START Exercise material

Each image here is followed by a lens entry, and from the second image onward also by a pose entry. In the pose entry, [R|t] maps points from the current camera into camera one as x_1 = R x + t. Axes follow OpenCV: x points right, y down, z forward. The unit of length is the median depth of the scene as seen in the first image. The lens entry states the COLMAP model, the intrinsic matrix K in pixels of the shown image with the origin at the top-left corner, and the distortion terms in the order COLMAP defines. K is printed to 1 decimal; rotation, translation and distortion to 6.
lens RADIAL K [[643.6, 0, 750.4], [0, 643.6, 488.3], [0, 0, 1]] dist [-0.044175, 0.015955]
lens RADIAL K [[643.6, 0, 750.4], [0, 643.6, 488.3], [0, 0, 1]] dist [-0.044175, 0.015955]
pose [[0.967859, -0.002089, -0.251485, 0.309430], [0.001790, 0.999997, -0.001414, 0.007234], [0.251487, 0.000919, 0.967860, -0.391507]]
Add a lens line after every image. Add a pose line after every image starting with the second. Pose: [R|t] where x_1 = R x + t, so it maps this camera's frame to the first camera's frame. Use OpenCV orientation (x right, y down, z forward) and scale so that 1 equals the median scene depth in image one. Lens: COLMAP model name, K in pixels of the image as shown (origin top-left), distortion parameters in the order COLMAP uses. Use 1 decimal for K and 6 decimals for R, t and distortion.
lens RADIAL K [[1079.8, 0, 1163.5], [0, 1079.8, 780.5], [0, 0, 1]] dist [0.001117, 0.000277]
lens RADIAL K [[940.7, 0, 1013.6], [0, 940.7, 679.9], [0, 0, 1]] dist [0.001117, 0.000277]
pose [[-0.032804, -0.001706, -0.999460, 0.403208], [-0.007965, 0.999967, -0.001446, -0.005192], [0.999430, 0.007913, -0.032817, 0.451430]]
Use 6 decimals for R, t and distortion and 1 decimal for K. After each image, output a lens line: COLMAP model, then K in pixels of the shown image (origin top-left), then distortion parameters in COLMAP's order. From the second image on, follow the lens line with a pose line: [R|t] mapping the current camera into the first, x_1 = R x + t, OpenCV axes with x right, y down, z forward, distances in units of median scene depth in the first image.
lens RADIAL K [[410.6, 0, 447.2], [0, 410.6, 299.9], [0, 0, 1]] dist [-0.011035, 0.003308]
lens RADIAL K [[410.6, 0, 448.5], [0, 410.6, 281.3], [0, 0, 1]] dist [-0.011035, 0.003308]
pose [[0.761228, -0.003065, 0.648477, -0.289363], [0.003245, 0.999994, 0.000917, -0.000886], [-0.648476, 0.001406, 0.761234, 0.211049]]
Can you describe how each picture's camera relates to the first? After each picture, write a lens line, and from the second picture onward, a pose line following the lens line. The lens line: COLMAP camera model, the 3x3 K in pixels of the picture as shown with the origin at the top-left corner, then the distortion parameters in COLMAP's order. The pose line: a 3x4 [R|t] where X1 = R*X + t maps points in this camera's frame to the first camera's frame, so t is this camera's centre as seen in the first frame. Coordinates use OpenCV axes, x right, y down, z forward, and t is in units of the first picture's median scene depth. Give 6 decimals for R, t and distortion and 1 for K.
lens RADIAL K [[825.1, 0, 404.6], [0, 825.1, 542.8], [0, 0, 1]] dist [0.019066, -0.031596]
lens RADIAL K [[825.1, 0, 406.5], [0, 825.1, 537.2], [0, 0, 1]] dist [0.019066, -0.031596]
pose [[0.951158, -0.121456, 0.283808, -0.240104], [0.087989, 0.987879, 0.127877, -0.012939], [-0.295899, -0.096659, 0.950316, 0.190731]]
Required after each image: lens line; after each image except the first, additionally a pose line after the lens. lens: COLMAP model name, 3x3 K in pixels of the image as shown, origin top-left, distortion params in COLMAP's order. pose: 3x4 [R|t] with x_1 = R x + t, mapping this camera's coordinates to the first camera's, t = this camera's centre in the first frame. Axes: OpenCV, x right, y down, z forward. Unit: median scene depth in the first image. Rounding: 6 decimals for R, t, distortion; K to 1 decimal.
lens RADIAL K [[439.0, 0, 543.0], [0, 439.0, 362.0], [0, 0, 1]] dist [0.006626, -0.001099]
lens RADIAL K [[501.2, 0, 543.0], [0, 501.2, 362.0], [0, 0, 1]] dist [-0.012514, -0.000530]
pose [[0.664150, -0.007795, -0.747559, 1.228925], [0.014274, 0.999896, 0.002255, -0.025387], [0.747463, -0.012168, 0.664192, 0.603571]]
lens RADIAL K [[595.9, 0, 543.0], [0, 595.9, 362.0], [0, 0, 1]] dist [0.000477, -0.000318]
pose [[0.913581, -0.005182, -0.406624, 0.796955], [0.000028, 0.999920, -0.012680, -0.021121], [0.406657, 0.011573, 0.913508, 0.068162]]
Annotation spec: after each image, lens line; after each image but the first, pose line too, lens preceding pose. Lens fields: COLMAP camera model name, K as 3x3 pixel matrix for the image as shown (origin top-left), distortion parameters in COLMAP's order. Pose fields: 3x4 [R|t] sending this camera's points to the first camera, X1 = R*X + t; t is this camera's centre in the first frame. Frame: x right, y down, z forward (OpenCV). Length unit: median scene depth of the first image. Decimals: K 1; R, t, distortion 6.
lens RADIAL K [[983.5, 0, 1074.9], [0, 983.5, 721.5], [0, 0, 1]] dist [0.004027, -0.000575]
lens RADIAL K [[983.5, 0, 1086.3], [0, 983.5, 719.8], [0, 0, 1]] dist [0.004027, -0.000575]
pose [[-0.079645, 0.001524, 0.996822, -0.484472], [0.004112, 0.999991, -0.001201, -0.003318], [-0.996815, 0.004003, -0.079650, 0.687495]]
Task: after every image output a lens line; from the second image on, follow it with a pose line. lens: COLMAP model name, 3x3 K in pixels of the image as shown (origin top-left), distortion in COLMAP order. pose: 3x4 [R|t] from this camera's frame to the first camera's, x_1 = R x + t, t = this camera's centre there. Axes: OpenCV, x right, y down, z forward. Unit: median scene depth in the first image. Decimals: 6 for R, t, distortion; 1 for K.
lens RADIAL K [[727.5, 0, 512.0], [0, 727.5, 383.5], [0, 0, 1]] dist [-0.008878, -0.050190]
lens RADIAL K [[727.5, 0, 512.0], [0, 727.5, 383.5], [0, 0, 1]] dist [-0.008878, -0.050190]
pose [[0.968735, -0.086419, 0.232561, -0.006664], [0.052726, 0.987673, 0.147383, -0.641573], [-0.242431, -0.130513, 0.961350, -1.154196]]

END Exercise material

▶ **About this exercise**
All of the entries above must be transcribed exactly.

▶ **Solution**
Each image here is followed by a lens entry, and from the second image onward also by a pose entry. In the pose entry, [R|t] maps points from the current camera into camera one as x_1 = R x + t. Axes follow OpenCV: x points right, y down, z forward. The unit of length is the median depth of the scene as seen in the first image. The lens entry states the COLMAP model, the intrinsic matrix K in pixels of the shown image with the origin at the top-left corner, and the distortion terms in the order COLMAP defines. K is printed to 1 decimal; rotation, translation and distortion to 6.
lens RADIAL K [[643.6, 0, 750.4], [0, 643.6, 488.3], [0, 0, 1]] dist [-0.044175, 0.015955]
lens RADIAL K [[643.6, 0, 750.4], [0, 643.6, 488.3], [0, 0, 1]] dist [-0.044175, 0.015955]
pose [[0.967859, -0.002089, -0.251485, 0.309430], [0.001790, 0.999997, -0.001414, 0.007234], [0.251487, 0.000919, 0.967860, -0.391507]]
Add a lens line after every image. Add a pose line after every image starting with the second. Pose: [R|t] where x_1 = R x + t, so it maps this camera's frame to the first camera's frame. Use OpenCV orientation (x right, y down, z forward) and scale so that 1 equals the median scene depth in image one. Lens: COLMAP model name, K in pixels of the image as shown (origin top-left), distortion parameters in the order COLMAP uses. Use 1 decimal for K and 6 decimals for R, t and distortion.
lens RADIAL K [[1079.8, 0, 1163.5], [0, 1079.8, 780.5], [0, 0, 1]] dist [0.001117, 0.000277]
lens RADIAL K [[940.7, 0, 1013.6], [0, 940.7, 679.9], [0, 0, 1]] dist [0.001117, 0.000277]
pose [[-0.032804, -0.001706, -0.999460, 0.403208], [-0.007965, 0.999967, -0.001446, -0.005192], [0.999430, 0.007913, -0.032817, 0.451430]]
Use 6 decimals for R, t and distortion and 1 decimal for K. After each image, output a lens line: COLMAP model, then K in pixels of the shown image (origin top-left), then distortion parameters in COLMAP's order. From the second image on, follow the lens line with a pose line: [R|t] mapping the current camera into the first, x_1 = R x + t, OpenCV axes with x right, y down, z forward, distances in units of median scene depth in the first image.
lens RADIAL K [[410.6, 0, 447.2], [0, 410.6, 299.9], [0, 0, 1]] dist [-0.011035, 0.003308]
lens RADIAL K [[410.6, 0, 448.5], [0, 410.6, 281.3], [0, 0, 1]] dist [-0.011035, 0.003308]
pose [[0.761228, -0.003065, 0.648477, -0.289363], [0.003245, 0.999994, 0.000917, -0.000886], [-0.648476, 0.001406, 0.761234, 0.211049]]
Can you describe how each picture's camera relates to the first? After each picture, write a lens line, and from the second picture onward, a pose line following the lens line. The lens line: COLMAP camera model, the 3x3 K in pixels of the picture as shown with the origin at the top-left corner, then the distortion parameters in COLMAP's order. The pose line: a 3x4 [R|t] where X1 = R*X + t maps points in this camera's frame to the first camera's frame, so t is this camera's centre as seen in the first frame. Coordinates use OpenCV axes, x right, y down, z forward, and t is in units of the first picture's median scene depth. Give 6 decimals for R, t and distortion and 1 for K.
lens RADIAL K [[825.1, 0, 404.6], [0, 825.1, 542.8], [0, 0, 1]] dist [0.019066, -0.031596]
lens RADIAL K [[825.1, 0, 406.5], [0, 825.1, 537.2], [0, 0, 1]] dist [0.019066, -0.031596]
pose [[0.951158, -0.121456, 0.283808, -0.240104], [0.087989, 0.987879, 0.127877, -0.012939], [-0.295899, -0.096659, 0.950316, 0.190731]]
Required after each image: lens line; after each image except the first, additionally a pose line after the lens. lens: COLMAP model name, 3x3 K in pixels of the image as shown, origin top-left, distortion params in COLMAP's order. pose: 3x4 [R|t] with x_1 = R x + t, mapping this camera's coordinates to the first camera's, t = this camera's centre in the first frame. Axes: OpenCV, x right, y down, z forward. Unit: median scene depth in the first image. Rounding: 6 decimals for R, t, distortion; K to 1 decimal.
lens RADIAL K [[439.0, 0, 543.0], [0, 439.0, 362.0], [0, 0, 1]] dist [0.006626, -0.001099]
lens RADIAL K [[501.2, 0, 543.0], [0, 501.2, 362.0], [0, 0, 1]] dist [-0.012514, -0.000530]
pose [[0.664150, -0.007795, -0.747559, 1.228925], [0.014274, 0.999896, 0.002255, -0.025387], [0.747463, -0.012168, 0.664192, 0.603571]]
lens RADIAL K [[595.9, 0, 543.0], [0, 595.9, 362.0], [0, 0, 1]] dist [0.000477, -0.000318]
pose [[0.913581, -0.005182, -0.406624, 0.796955], [0.000028, 0.999920, -0.012680, -0.021121], [0.406657, 0.011573, 0.913508, 0.068162]]
Annotation spec: after each image, lens line; after each image but the first, pose line too, lens preceding pose. Lens fields: COLMAP camera model name, K as 3x3 pixel matrix for the image as shown (origin top-left), distortion parameters in COLMAP's order. Pose fields: 3x4 [R|t] sending this camera's points to the first camera, X1 = R*X + t; t is this camera's centre in the first frame. Frame: x right, y down, z forward (OpenCV). Length unit: median scene depth of the first image. Decimals: K 1; R, t, distortion 6.
lens RADIAL K [[983.5, 0, 1074.9], [0, 983.5, 721.5], [0, 0, 1]] dist [0.004027, -0.000575]
lens RADIAL K [[983.5, 0, 1086.3], [0, 983.5, 719.8], [0, 0, 1]] dist [0.004027, -0.000575]
pose [[-0.079645, 0.001524, 0.996822, -0.484472], [0.004112, 0.999991, -0.001201, -0.003318], [-0.996815, 0.004003, -0.079650, 0.687495]]
Task: after every image output a lens line; from the second image on, follow it with a pose line. lens: COLMAP model name, 3x3 K in pixels of the image as shown (origin top-left), distortion in COLMAP order. pose: 3x4 [R|t] from this camera's frame to the first camera's, x_1 = R x + t, t = this camera's centre there. Axes: OpenCV, x right, y down, z forward. Unit: median scene depth in the first image. Decimals: 6 for R, t, distortion; 1 for K.
lens RADIAL K [[727.5, 0, 512.0], [0, 727.5, 383.5], [0, 0, 1]] dist [-0.008878, -0.050190]
lens RADIAL K [[727.5, 0, 512.0], [0, 727.5, 383.5], [0, 0, 1]] dist [-0.008878, -0.050190]
pose [[0.968735, -0.086419, 0.232561, -0.006664], [0.052726, 0.987673, 0.147383, -0.641573], [-0.242431, -0.130513, 0.961350, -1.154196]]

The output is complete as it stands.